Business Ownership Isn't for SissiesPosted 4/4/2007
By Charlie Elder, AAM, Chairman
Business ownership does come with some advantages. You are your own boss, you make the decisions, and you do it your way. It is the dream of everyone working for someone else. Little do they know the real deal. Owning your business is mostly about hard work. Most employees believe being the boss means you make lots of money and have to dream up ways to use all of your spare time.
Having started my first business at the age of 12 and owning an automotive service center since 1972, I have spent most of my life as a business owner. There have been short stints of working for someone else in small business, large business and in the union environment. All of these experiences have helped me to understand both sides of the coin.
Truly there is the opportunity to do great things as a business owner. There is no better tax shelter than a small business - providing you make a profit - and that is the challenge for most. There are always the issues of cash flow, capital investment, marketing, employee hiring and training, management systems, customer service, pricing, supplier selection, employee benefits, insurance issues, government reporting and on and on. These are the life of the small business owner and it can be overwhelming at times. What happened to all of that spare time you were supposed to have? Some of my longtime customers will comment that they thought I would be retired by now. My response is, "No, I just work half-days now - 12 hours that is."

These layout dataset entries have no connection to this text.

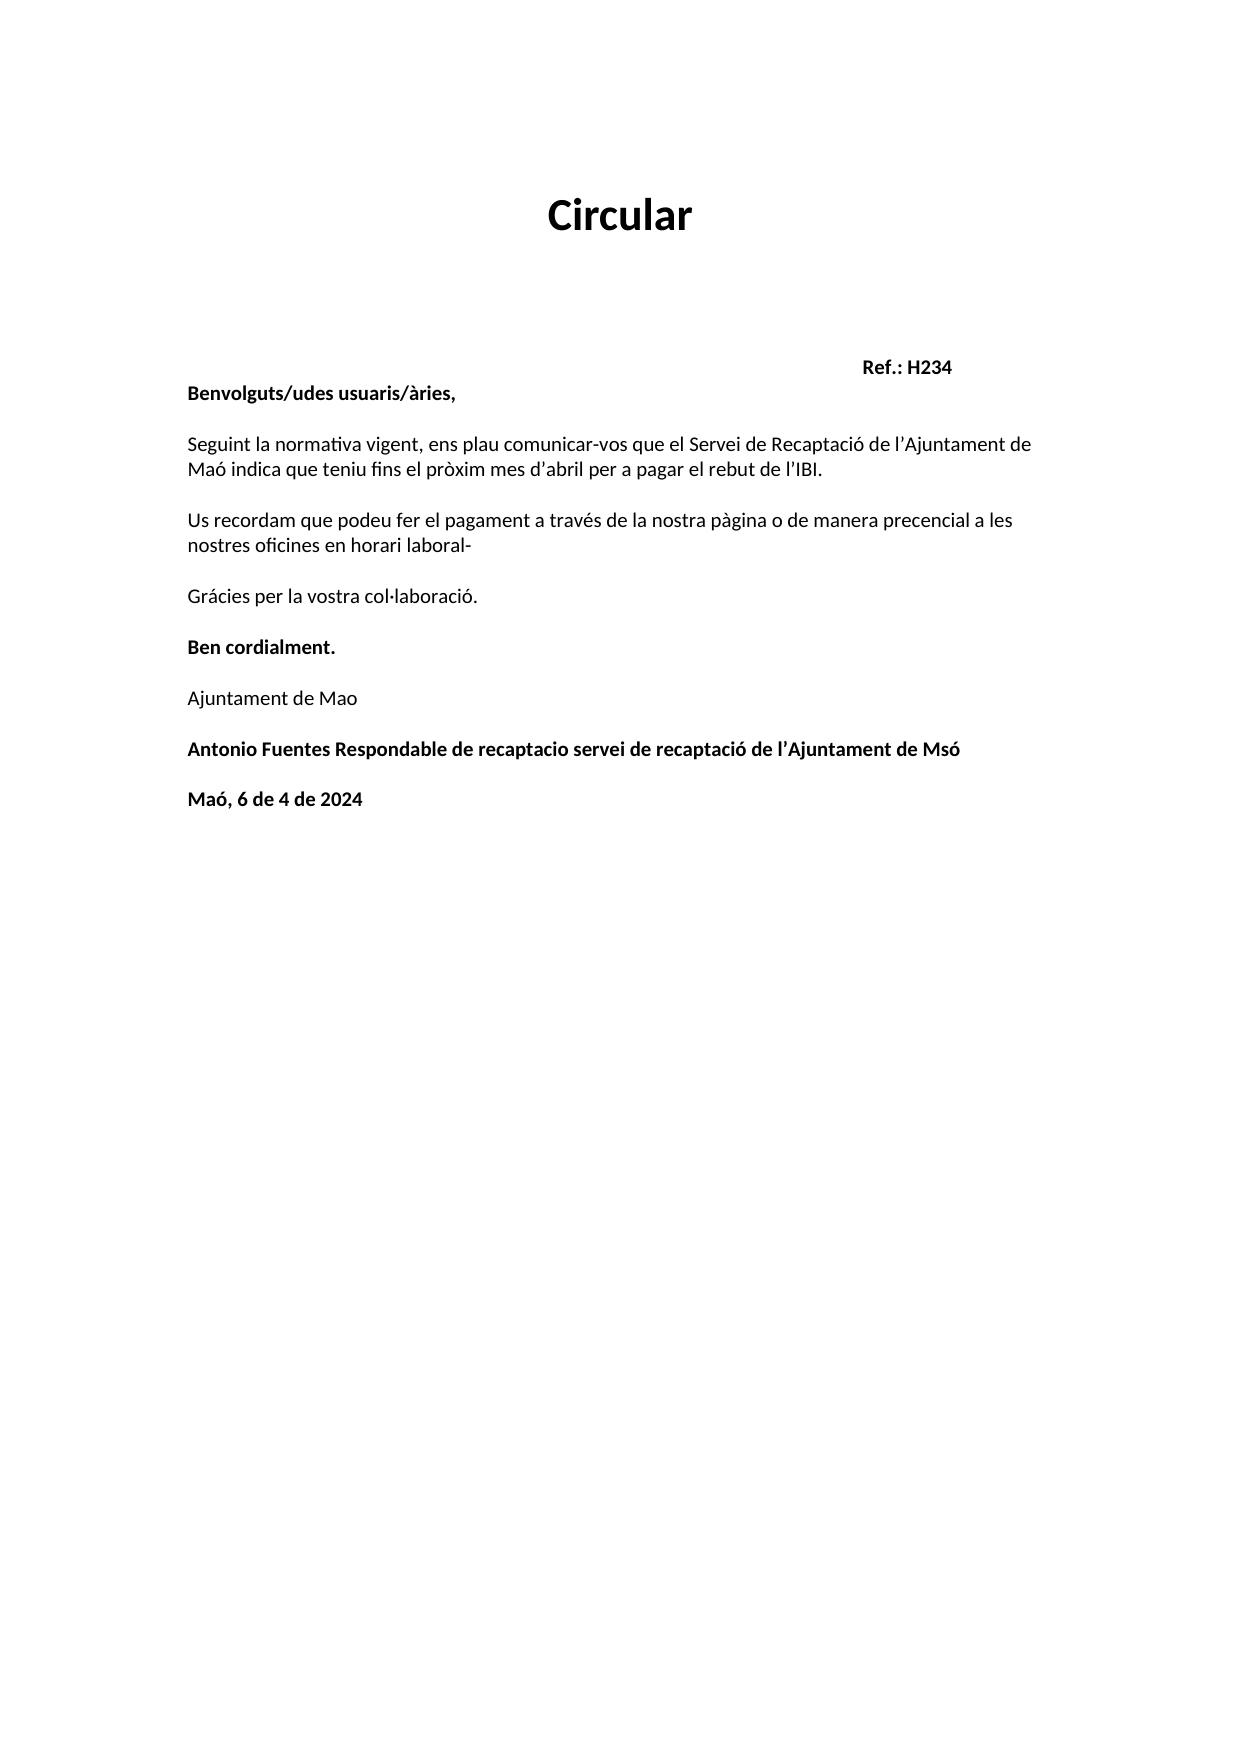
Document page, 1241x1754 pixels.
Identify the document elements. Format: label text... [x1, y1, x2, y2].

text Maó, 6 de 4 de 2024 [187, 787, 1053, 812]
subtitle Circular [187, 185, 1053, 241]
text Us recordam que podeu fer el pagament a través de la nostra pàgina o de manera precencial a les nostres oficines en horari laboral- [187, 507, 1053, 558]
text Ref.: H234 [787, 354, 1053, 380]
text Ben cordialment. [187, 634, 1053, 659]
text Benvolguts/udes usuaris/àries, [187, 380, 1053, 405]
text Grácies per la vostra col·laboració. [187, 583, 1053, 609]
text Ajuntament de Mao [187, 685, 1053, 710]
text Antonio Fuentes Respondable de recaptacio servei de recaptació de l’Ajuntament de Msó [187, 736, 1053, 761]
text Seguint la normativa vigent, ens plau comunicar-vos que el Servei de Recaptació de l’Ajuntament de Maó indica que teniu fins el pròxim mes d’abril per a pagar el rebut de l’IBI. [187, 431, 1053, 482]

Let me share a few things I have learned that are keys to a successful business owner experience. First, you must have a passion for what you do; if you don't, then burnout happens quickly. The key to avoiding burnout is to have a life away from your business. It is easy to have long hours at work, but you must balance that with family time, time for recreation, time for pursuing other interests and time for personal and business development. You must force balance into your life or you will be a slave to the business rather than the owner of it.
It is essential to get help and training from others. Today, there are many resources available, you just have to make a point to use them. Automotive Management Institute and "Keep Educating Yourself and Staff" training, 20-group participation, industry trainers, trade magazines and networking with leaders in our industry at ASA events are just a few examples. All of these have been important to our business success. Don't be bashful about asking for help, because we all need it often. Finally, you must operate your business with proven business principles; it's not a hobby shop.
I would not choose a different career path even if I could do it all over again because owning a business has been very rewarding in many ways. If anyone ever tells you it is easy, be assured they are lying to you. Thanks for having the courage to be a business owner. Without you, we would have no members.